A small ray of blue light shot out from the center of the sigil.
"Sam!" Dean shouted, but Sam waved a hand to hold him at bay, even though Dean had only surged forward a step, equally transfixed by the light.
"I hear something," Sam breathed.
"What is it?"
"It's like...." Sam squinted, tilting his head close to the mark. Dean held his breath.
"Maybe we should call Cas," Dean said.
"Let's wait, he said he'd be right back," Sam said. He put a hand on the wall, flat, near the mark but not touching it. Kid always tempted fate.
The ceiling dripped on Dean's shoulder. The light was fading now, the mark not sinking into the wall or collapsing in on itself, just going dull once more.
"Oh, no," Sam said. "I think it's just an echo, sorry. Warehouse, you know."
"Guess we didn't fully activate it," Dean said. "Don't touch it, just fucking step back, will you?"
"Alright, yeah." Sam didn't budge.
"Sam."
"You know, maybe I do hear something," he said. "It's like, I'm thinking maybe there's something on the other side."
"No shit, Sherlock," Dean had goosebumps running up his arms, the hairs standing up on their own. Scariest things were the unknown, what was on the other side. It was worse and worse, every time.
One Saturday when Sam was thirteen and Dean was almost legal, they'd both completely ignored the existence of one, retrospectively important school play.
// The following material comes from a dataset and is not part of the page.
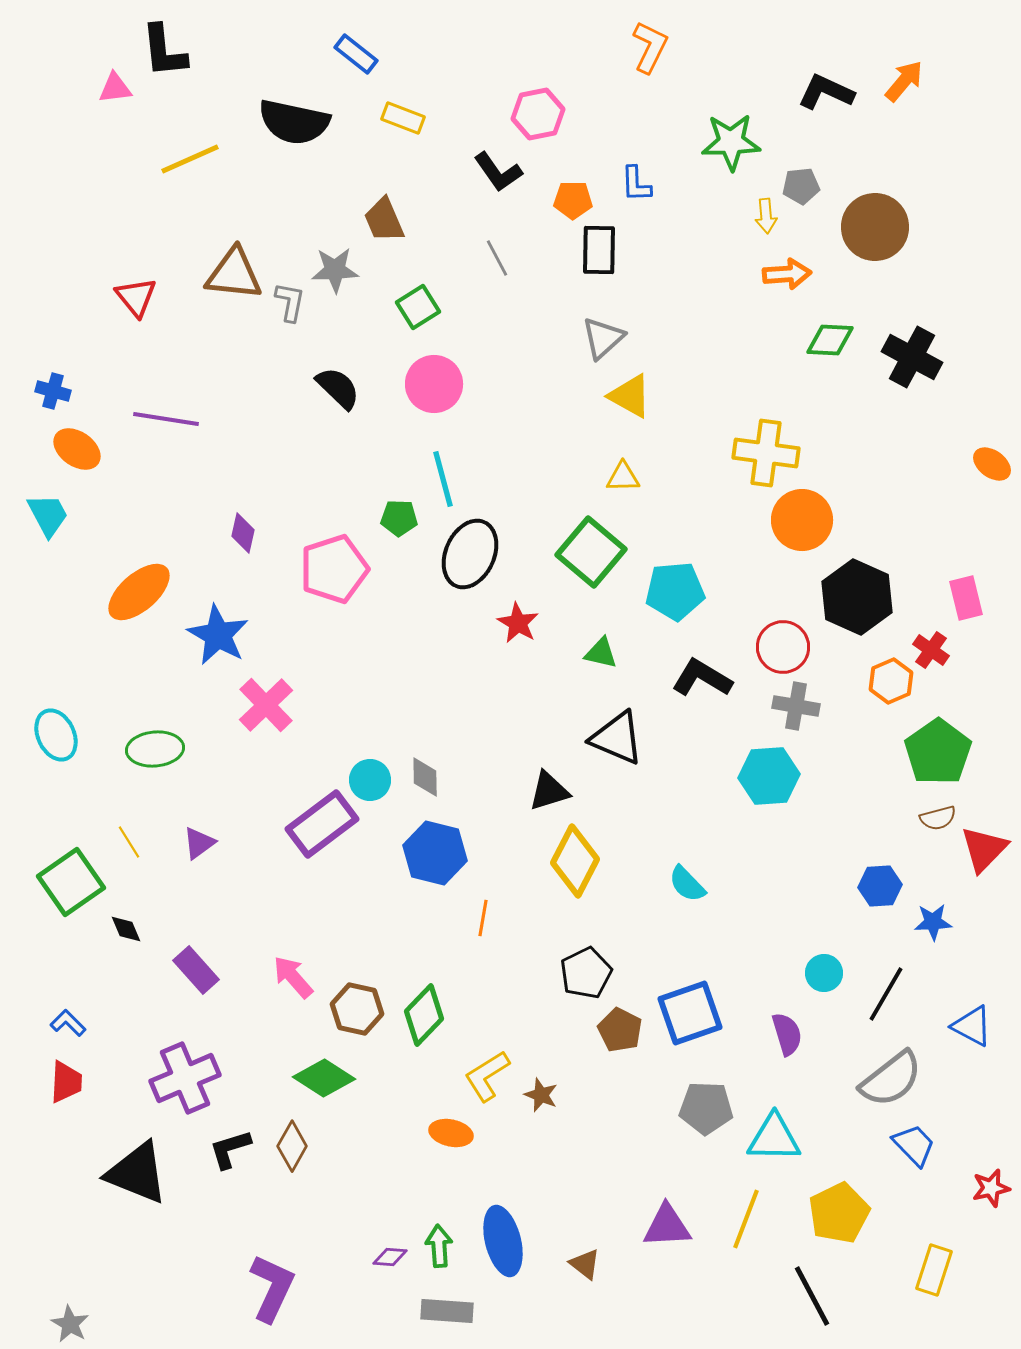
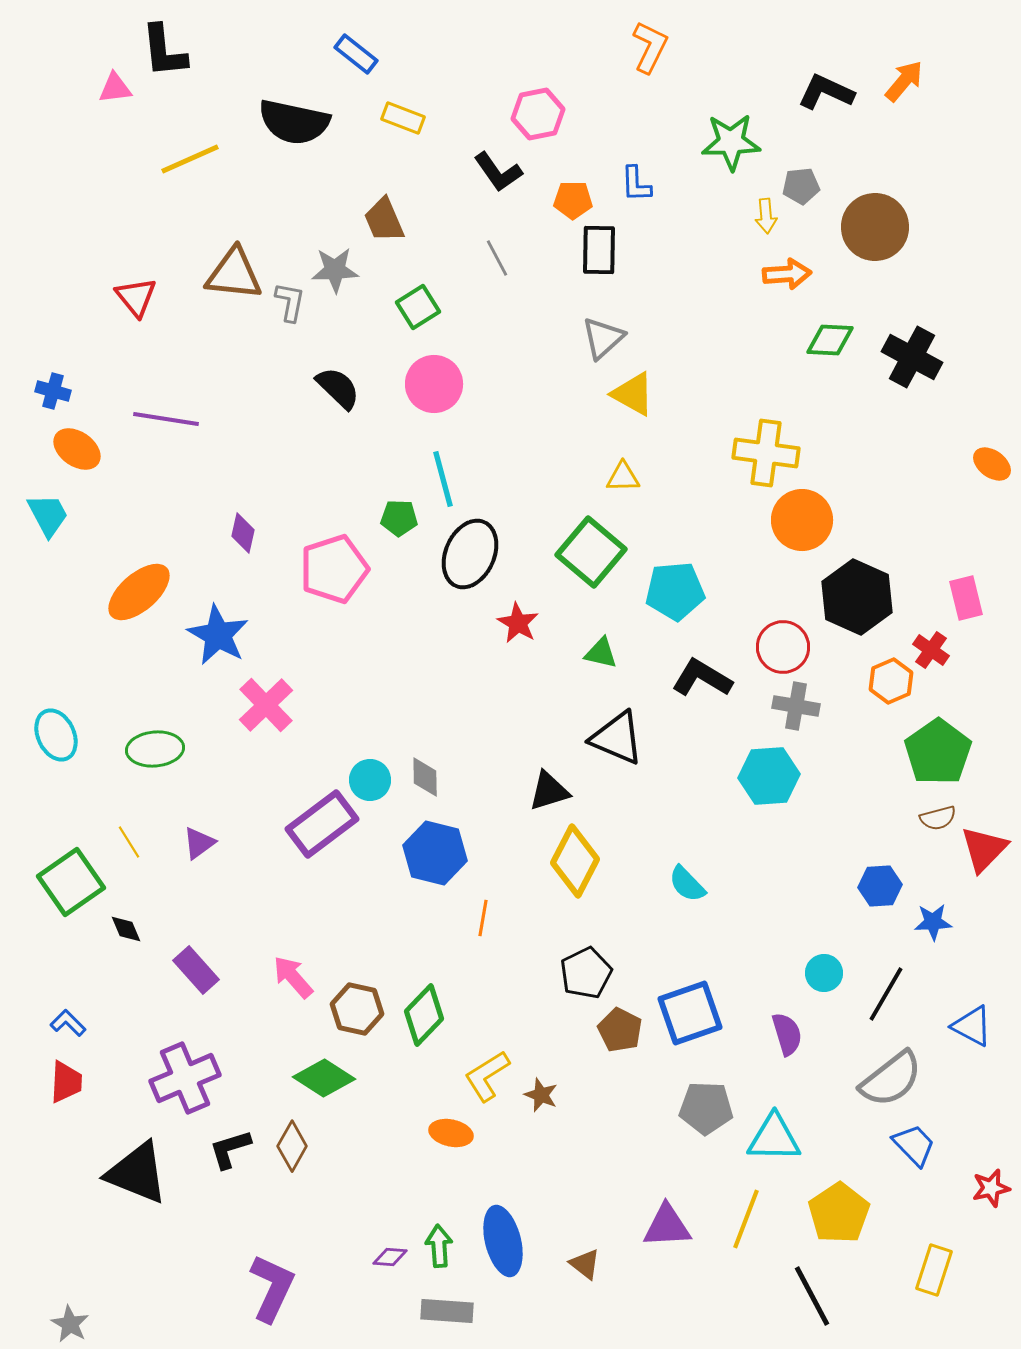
yellow triangle at (630, 396): moved 3 px right, 2 px up
yellow pentagon at (839, 1213): rotated 8 degrees counterclockwise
Dean hadn't made out with any of the chicks in the drama department, so he hadn't even been aware of the play. Sam, at least, had read the first scene of A Midsummer Night's Dream at their old school, but he'd left the library copy in their rented trailer when Dad woke them up at 5am and told them to pack their bags, they were getting gone. The night the play happened, he'd been doing his homework, laying the groundwork for his Big Escape.
Neither had the proper reference material, that play within the play, to plant the idea of this specific chink in the wall. Things always ended up real literal, when it came to their lives.
"It sounds like my own voice," Sam was saying, unaware that he was Thisbe and Pyramus both.
Lucifer was still an angel in essence. Dean kept seeing Sam in cages, and, putting an eye to the gap in the wall, this time Sam saw it too.